Ada batasan agar pemanfaatan P3B tidak disalahgunakan oleh WPLN, di antaranya: 

  1. Substansi ekonomi dalam pendirian entitas atau pelaksanaan transaksi.
  2. Bentuk hukum yang sama dengan substansi ekonomi dalam pendirian entitas atau pelaksanaan transaksi.
  3. Kegiatan usaha yang dikelola oleh manajemen sendiri dan manajemen tersebut mempunyai kewenangan yang cukup untuk melakukan transaksi.
  4. Aset tetap dan aset tidak tetap yang cukup serta memadai untuk melaksanakan kegiatan usaha di negara mitra atau yurisdiksi mitra P3B selain aset yang mendatangkan penghasilan dari Indonesia.
  5. Pegawai dalam jumlah yang cukup dan memadai dengan keahlian serta keterampilan tertentu yang sesuai dengan bidang usaha yang dijalankan perusahaan.
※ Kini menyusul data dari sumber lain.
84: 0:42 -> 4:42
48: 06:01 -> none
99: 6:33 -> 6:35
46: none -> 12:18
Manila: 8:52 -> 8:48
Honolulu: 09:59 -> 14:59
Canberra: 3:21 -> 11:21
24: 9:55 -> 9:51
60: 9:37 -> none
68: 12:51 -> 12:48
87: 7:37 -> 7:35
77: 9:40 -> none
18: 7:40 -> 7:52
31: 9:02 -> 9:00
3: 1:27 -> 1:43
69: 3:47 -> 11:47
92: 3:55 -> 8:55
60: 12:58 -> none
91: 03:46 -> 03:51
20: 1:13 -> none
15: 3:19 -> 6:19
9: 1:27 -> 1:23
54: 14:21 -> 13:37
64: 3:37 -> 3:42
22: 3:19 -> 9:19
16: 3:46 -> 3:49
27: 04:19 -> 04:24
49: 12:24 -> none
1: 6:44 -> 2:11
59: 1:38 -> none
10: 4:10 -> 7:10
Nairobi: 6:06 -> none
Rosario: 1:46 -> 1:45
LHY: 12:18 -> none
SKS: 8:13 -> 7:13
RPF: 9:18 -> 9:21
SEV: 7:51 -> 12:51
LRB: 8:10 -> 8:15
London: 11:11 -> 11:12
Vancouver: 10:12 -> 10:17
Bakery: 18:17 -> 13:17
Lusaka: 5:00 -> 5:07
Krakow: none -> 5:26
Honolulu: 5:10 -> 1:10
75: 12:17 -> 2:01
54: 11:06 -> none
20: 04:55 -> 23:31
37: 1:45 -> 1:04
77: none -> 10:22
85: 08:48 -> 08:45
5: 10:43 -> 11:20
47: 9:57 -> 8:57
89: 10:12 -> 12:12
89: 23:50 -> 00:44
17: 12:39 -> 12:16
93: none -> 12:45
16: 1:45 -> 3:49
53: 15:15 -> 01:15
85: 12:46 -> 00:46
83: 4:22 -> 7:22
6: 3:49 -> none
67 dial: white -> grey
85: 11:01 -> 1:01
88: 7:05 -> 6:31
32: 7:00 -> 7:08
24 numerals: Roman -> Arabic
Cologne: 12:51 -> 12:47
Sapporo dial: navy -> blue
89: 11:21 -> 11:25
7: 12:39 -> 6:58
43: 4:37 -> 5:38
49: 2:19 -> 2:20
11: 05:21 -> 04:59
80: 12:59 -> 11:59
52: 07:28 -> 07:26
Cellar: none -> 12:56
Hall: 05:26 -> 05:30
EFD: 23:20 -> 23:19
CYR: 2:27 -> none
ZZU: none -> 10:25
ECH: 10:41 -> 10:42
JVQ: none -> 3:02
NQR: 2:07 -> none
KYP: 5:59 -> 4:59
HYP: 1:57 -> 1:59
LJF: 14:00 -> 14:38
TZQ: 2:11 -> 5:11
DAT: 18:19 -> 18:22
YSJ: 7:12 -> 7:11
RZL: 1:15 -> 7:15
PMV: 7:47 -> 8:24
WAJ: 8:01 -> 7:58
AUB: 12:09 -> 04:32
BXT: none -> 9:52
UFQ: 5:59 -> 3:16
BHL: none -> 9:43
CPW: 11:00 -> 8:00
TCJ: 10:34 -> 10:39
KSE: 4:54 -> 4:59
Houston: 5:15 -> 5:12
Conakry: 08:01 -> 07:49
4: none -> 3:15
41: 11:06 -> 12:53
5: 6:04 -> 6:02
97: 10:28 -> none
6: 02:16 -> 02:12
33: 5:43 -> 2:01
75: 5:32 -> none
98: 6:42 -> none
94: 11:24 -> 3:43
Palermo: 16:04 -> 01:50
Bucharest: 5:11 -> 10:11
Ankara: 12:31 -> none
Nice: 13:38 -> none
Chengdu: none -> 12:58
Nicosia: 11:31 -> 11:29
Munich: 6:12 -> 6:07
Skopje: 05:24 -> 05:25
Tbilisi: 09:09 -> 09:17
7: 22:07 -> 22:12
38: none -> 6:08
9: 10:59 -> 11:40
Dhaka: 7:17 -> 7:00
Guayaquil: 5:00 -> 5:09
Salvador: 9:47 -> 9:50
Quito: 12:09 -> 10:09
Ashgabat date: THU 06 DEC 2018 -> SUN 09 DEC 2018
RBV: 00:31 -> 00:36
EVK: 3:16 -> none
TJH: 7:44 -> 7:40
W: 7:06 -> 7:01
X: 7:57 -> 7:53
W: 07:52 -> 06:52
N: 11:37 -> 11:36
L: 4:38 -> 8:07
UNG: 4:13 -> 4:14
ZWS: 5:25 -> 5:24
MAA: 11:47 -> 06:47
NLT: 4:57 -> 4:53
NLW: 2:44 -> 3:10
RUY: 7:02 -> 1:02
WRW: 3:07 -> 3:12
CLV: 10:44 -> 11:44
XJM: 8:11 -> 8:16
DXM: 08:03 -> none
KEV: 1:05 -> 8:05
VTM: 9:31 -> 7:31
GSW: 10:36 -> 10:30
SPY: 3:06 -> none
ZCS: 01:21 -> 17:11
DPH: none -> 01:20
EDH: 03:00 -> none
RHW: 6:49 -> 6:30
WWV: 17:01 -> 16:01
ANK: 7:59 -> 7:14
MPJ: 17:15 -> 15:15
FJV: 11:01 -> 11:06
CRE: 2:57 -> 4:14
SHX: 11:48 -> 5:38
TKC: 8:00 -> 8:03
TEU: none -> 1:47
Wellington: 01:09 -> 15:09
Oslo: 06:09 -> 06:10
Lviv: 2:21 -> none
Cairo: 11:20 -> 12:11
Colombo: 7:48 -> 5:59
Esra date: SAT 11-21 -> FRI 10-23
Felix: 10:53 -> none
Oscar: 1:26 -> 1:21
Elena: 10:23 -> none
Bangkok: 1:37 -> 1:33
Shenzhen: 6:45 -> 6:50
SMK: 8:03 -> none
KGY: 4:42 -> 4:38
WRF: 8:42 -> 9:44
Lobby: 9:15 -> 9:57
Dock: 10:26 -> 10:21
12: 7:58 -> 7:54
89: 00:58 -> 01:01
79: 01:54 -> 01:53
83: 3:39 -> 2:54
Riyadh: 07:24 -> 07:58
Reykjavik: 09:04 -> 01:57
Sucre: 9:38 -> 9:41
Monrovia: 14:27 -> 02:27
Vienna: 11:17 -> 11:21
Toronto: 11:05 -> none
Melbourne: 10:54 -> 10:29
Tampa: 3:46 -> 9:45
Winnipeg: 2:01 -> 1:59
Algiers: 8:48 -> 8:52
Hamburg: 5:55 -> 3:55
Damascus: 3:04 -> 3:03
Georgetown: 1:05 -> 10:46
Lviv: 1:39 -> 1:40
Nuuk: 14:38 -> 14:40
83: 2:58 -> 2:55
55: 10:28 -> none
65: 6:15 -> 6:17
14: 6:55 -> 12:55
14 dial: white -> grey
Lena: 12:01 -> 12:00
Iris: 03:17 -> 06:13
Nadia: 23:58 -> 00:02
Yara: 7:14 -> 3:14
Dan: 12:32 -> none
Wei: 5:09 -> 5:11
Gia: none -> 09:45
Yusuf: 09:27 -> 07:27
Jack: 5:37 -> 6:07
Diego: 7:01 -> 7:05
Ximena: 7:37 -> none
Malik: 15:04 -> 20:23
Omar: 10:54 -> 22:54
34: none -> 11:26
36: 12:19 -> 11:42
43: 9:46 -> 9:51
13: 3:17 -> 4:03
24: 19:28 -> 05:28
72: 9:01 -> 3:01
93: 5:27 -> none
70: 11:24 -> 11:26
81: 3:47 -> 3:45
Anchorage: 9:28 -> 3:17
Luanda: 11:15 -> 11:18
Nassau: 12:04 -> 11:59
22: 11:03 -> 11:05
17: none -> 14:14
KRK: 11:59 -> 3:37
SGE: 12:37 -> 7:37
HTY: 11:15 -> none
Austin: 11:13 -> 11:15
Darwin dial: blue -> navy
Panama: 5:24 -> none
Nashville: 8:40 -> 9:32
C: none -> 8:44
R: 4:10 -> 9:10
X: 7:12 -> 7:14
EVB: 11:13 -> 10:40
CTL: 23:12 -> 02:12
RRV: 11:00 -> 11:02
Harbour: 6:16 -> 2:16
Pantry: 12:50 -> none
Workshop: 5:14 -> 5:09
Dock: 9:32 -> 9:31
  6. Kegiatan atau usaha aktif selain hanya menerima penghasilan berupa dividen, bunga, dan/atau royalti yang bersumber dari Indonesia. 
  7. Penerima penghasilan adalah  beneficial owner dalam hal dipersyaratkan dalam P3B.Menurut peraturan yang sama, ada beberapa syarat yang harus dipenuhi agar WPLN dianggap sebagai beneficial owner. Bagi WPLN orang pribadi, tidak bertindak sebagai Agen atau Nominee. Sedangkan Bagi WPLN badan, tidak bertindak sebagai Agen, Nominee, atau Conduit. Persyaratan WPLN badan ini agar dianggap sebagai beneficial owner adalah: 
    • Mempunyai kendali untuk menggunakan atau menikmati dana, aset, atau hak yang mendatangkan penghasilan dari Indonesia 
    • Penghasilan badan yang digunakan untuk memenuhi kewajiban kepada pihak lain tidak lebih dari 50%. Penghasilan badan yang dimaksud di sini adalah seluruh penghasilan WPLN dengan nama dan dalam bentuk apapun serta dari sumber manapun, sesuai dengan laporan keuangan non-konsolidasi WPLN. 
    • Menanggung risiko atas aset, modal, atau kewajiban yang dimiliki dan tidak mempunyai kewajiban (tertulis maupun tidak tertulis) untuk meneruskan sebagian atau seluruh penghasilan yang diterima dari Indonesia kepada pihak lain.